Reproduce the lines below verbatim, from the line with "pose: elev=47.9 azim=83.1 roll=67.0 dist=1.29" to the line with "Dot at: (196, 280)", both lines included.
══════
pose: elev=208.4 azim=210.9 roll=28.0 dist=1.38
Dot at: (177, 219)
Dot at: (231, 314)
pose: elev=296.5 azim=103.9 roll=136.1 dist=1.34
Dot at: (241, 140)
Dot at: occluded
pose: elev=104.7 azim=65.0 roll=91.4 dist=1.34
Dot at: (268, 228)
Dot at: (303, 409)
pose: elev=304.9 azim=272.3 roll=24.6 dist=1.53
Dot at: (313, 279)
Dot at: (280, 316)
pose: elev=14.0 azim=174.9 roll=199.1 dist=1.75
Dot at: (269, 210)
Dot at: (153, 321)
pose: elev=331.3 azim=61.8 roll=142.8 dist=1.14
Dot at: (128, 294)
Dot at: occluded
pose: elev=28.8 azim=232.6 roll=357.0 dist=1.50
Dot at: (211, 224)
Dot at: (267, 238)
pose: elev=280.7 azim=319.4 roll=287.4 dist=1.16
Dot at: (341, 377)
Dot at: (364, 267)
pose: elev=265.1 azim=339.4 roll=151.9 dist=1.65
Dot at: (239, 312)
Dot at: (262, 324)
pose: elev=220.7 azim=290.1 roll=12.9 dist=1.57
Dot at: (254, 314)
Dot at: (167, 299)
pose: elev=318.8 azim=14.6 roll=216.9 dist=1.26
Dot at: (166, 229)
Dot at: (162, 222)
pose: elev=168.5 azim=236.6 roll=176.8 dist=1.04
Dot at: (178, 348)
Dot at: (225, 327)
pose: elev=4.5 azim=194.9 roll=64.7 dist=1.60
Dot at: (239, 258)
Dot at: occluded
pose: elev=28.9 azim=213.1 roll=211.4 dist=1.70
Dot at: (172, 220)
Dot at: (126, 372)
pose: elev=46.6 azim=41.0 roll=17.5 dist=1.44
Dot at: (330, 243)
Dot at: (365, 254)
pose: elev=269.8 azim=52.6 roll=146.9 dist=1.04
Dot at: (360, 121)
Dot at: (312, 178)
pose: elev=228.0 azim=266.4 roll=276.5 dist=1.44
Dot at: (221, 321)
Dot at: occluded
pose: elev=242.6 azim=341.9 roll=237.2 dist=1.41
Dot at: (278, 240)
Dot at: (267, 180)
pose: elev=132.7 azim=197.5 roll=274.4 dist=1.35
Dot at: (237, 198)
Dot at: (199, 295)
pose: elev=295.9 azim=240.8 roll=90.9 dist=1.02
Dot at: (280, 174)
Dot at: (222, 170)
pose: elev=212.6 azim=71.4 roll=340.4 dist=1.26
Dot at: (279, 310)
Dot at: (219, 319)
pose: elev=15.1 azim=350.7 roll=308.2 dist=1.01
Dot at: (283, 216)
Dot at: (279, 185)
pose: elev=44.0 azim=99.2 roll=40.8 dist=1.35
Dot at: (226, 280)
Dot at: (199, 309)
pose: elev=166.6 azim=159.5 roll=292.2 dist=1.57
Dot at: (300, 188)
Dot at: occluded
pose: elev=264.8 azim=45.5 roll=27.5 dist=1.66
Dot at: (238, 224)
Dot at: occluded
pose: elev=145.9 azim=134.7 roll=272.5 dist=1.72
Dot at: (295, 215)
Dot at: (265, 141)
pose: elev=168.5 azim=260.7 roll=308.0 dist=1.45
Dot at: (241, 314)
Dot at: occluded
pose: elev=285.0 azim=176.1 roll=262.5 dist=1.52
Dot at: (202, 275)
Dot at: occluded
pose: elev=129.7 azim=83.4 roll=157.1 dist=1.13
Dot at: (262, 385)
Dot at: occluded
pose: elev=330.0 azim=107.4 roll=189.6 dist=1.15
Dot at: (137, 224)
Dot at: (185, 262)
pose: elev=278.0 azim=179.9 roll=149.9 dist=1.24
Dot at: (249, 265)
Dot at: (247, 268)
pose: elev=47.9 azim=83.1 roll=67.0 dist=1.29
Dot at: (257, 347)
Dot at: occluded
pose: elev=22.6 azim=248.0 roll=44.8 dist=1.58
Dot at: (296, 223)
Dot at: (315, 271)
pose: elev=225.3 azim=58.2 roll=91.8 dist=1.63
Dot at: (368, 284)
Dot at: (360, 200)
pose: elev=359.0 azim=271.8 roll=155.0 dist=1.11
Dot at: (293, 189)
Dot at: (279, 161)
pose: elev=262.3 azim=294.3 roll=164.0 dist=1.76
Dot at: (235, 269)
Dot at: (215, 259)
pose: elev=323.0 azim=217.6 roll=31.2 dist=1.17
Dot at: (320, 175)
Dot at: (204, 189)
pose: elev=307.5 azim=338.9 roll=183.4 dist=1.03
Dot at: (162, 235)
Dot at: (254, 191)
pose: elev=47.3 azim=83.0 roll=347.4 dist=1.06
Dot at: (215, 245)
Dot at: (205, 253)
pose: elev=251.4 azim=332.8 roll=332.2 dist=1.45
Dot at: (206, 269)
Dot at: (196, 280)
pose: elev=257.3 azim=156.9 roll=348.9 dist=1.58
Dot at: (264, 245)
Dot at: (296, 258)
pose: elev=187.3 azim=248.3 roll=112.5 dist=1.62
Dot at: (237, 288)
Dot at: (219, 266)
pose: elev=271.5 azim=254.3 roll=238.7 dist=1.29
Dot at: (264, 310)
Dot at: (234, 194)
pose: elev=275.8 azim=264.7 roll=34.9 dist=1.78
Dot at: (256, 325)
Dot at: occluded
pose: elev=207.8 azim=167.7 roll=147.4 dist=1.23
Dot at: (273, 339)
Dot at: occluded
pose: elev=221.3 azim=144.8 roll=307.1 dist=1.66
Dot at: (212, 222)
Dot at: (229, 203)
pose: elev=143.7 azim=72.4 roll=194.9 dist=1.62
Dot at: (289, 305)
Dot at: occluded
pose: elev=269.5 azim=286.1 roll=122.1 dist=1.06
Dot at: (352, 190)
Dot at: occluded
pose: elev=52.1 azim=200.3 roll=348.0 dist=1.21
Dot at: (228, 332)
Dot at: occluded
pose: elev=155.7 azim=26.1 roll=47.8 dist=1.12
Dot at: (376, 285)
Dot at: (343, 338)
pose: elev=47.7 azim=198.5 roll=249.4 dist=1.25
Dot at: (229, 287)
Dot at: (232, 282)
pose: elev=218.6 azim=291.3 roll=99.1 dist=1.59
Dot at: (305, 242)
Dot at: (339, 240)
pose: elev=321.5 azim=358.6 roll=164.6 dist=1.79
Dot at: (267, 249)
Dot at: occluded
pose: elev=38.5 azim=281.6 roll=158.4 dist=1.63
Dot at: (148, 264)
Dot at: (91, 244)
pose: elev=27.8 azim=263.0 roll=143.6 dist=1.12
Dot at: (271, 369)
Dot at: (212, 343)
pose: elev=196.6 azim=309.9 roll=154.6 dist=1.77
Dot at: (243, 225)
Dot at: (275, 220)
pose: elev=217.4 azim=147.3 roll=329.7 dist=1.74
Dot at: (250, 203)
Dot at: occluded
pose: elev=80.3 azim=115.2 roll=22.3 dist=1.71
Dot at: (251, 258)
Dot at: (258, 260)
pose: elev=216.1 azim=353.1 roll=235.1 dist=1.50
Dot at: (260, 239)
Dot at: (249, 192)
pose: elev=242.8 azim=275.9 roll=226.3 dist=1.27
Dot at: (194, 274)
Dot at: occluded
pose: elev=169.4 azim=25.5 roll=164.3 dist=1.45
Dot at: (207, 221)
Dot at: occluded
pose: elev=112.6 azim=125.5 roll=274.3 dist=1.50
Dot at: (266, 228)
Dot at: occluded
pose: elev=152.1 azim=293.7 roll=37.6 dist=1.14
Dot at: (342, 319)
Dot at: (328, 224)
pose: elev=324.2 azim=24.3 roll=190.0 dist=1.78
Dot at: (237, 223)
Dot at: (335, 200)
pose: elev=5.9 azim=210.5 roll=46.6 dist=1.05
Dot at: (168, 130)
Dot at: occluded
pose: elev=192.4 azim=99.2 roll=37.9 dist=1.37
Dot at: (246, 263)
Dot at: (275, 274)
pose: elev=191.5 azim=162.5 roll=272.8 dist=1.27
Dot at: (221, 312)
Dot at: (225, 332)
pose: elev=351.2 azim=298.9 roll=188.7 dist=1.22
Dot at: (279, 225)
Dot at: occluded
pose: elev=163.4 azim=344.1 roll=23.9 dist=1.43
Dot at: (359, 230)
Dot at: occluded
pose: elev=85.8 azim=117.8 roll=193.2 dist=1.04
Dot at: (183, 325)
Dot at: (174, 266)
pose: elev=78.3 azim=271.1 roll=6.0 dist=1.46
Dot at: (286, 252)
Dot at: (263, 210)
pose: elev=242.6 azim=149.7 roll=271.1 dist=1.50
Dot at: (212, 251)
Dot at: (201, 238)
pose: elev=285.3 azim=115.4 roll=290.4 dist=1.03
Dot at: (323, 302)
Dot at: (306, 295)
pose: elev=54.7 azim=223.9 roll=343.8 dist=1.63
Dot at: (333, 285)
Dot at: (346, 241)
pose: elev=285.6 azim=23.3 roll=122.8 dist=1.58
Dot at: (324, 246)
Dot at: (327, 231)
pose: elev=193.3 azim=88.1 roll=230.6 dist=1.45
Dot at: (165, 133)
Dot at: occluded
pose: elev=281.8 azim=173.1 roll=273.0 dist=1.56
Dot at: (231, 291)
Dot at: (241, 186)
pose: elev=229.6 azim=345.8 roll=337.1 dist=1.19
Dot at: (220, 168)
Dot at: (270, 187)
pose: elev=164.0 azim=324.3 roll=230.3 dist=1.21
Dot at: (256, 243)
══════
• ANSWER TO THIS TASK:
pose: elev=47.9 azim=83.1 roll=67.0 dist=1.29
Dot at: (257, 347)
Dot at: occluded
pose: elev=22.6 azim=248.0 roll=44.8 dist=1.58
Dot at: (296, 223)
Dot at: (315, 271)
pose: elev=225.3 azim=58.2 roll=91.8 dist=1.63
Dot at: (368, 284)
Dot at: (360, 200)
pose: elev=359.0 azim=271.8 roll=155.0 dist=1.11
Dot at: (293, 189)
Dot at: (279, 161)
pose: elev=262.3 azim=294.3 roll=164.0 dist=1.76
Dot at: (235, 269)
Dot at: (215, 259)
pose: elev=323.0 azim=217.6 roll=31.2 dist=1.17
Dot at: (320, 175)
Dot at: (204, 189)
pose: elev=307.5 azim=338.9 roll=183.4 dist=1.03
Dot at: (162, 235)
Dot at: (254, 191)
pose: elev=47.3 azim=83.0 roll=347.4 dist=1.06
Dot at: (215, 245)
Dot at: (205, 253)
pose: elev=251.4 azim=332.8 roll=332.2 dist=1.45
Dot at: (206, 269)
Dot at: (196, 280)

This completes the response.